The premise of the convention the Schmitt bill would destroy is that ideas developed at public expense belong to the public. In almost identical statements made two years ago during a congressional hearing, Sen. Howard Metzenbaum (D-Ohio) and Adm. Hyman Rickover, chief of the Navy's nuclear power program, pointed out that a patent or an exclusive license grants a monopoly to the holder. "Since the vast majority of government R&D expenditures go to the largest corporations, the granting of exclusive licenses to such corporations for government-financed inventions runs the risk of furthering concentration of economic power in the hands of large companies," warned Metzenbaum. It would, added Rickover, impede the development and dissemination of technology, be costly to the taxpayer, and hurt small business.

Blanket marketing or patent rights would be a backdoor subsidy to large companies, suggests an official in the Office of Management and Budget, who speaks for himself and not the Reagan Administration. The government will soon find itself paying for research the company would have done on its own, he explains. Ann Eskesen, director of the Bentley College Small Business Resource Development Center, says there would be no incentive for major corporations to continue to support their own research "if they can gain all rights and take public funding."

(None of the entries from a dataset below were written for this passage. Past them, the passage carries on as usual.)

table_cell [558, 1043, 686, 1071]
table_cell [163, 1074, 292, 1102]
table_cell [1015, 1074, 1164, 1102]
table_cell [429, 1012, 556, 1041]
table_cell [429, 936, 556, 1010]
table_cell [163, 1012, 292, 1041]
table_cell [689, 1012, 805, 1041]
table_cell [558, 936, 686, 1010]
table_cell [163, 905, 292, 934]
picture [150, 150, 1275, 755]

Eskesen adds that passage of the Schmitt bill would guarantee big business's continued receipt of virtually all federal R&D contracts given to private firms. "The government bureaucrat prefers to do business with major firms now," she says, "and the Schmitt bill would offer him every good reason to continue the process."

On the other hand, there probably is merit in the argument made by Senator Schmitt and business executives who support his legislation that strict adherence to the convention -- public funding demands public ownership -- inhibits some technological development that the United States needs in order to stay competitive in world markets. "Yes, we do have problems getting R&D contracts," says Robert Benson, director of Allis-Chalmers Corp.'s patent law department. His company has turned down contracts, he says, when the government insisted on access to even background technology already developed by Allis-Chalmers. Though Benson acknowledges the possibility that passage of the Schmitt bill may contribute to economic concentration, he suggests that accelerated technological development might be an offsetting benefit.

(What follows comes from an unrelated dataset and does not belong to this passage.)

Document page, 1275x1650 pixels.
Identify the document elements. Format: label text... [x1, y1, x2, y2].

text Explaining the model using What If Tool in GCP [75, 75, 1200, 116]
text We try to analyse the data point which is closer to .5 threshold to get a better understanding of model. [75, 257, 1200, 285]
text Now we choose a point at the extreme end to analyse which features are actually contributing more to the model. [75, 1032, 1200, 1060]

Who's right? Most of the arguments on either side are theoretical and intuitive, based on not much more than opinion and interpretation. Is it fair -- or ultimately wise -- to give to all business the special exception small business won last year? If everyone is a special exception, of course, the convention itself is moot.

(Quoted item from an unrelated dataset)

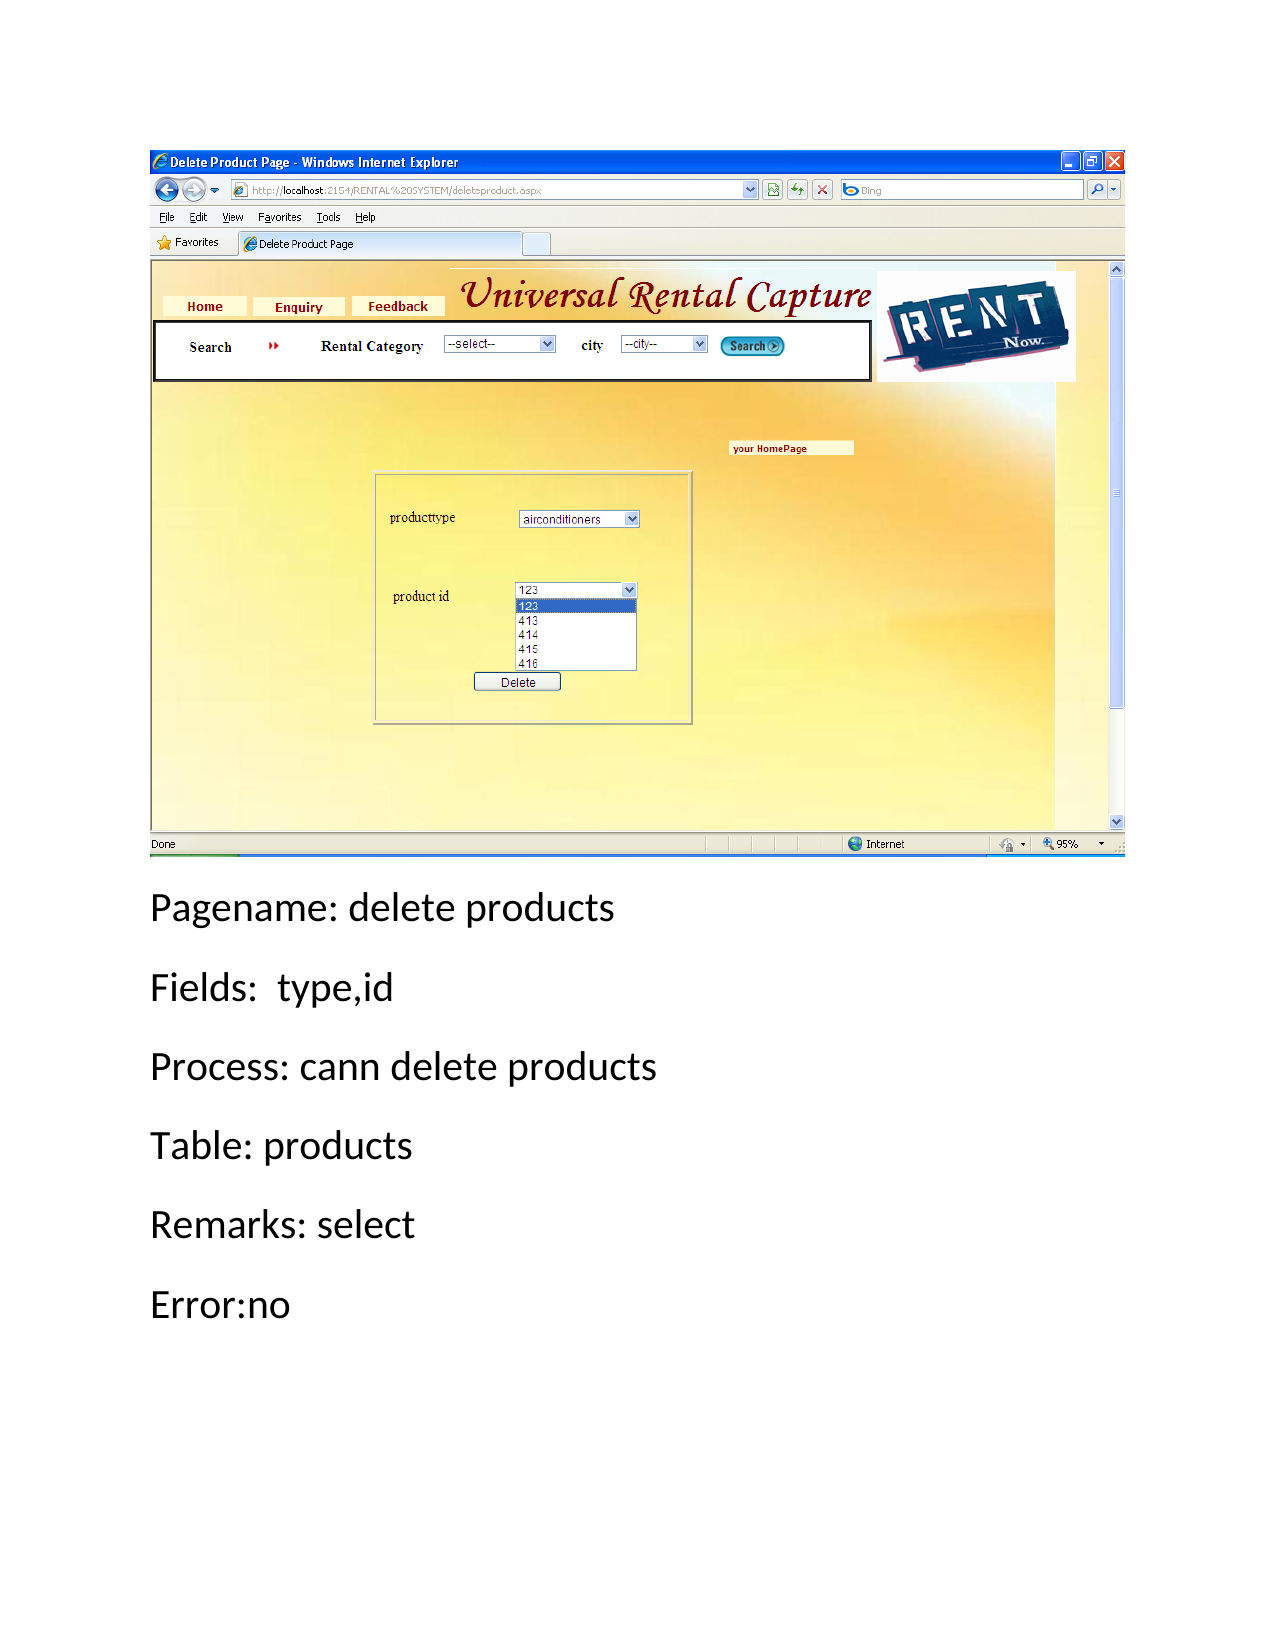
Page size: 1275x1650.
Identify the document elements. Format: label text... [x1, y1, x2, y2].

"Unfortunately, there are no answers," says a government policy analyst charged with drafting one agency's position on the Schmitt bill. "We'll support it," the analyst says, "but we can't make a case one way or another. There are some serious questions here, and Congress would be foolish to pass legislation without answering them."

What is surprising (and disappointing) to learn is that small business won't be asking any questions of its own. "We probably just won't participate in this debate," says Mike Roush, a senate lobbyist for the National Federation of Independent Business. Neither will the National Small Business Association, according to Eric Schellin, a patent attorney who fought hard for last year's legislation that provided the special exception for small business. Does he see any problems with the Schmitt bill? "Not really," Schellin says. The Smaller Business Association of New England, whose members usually play a leading role in lobbying for legislation to enhance the environment for small company innovation, hasn't decided whether to participate in this issue.

"It's a shame," says Eskesen, "but the spirit of activism that emerged in the small business community after the White House Conference [in January 1980] seems to have diminised."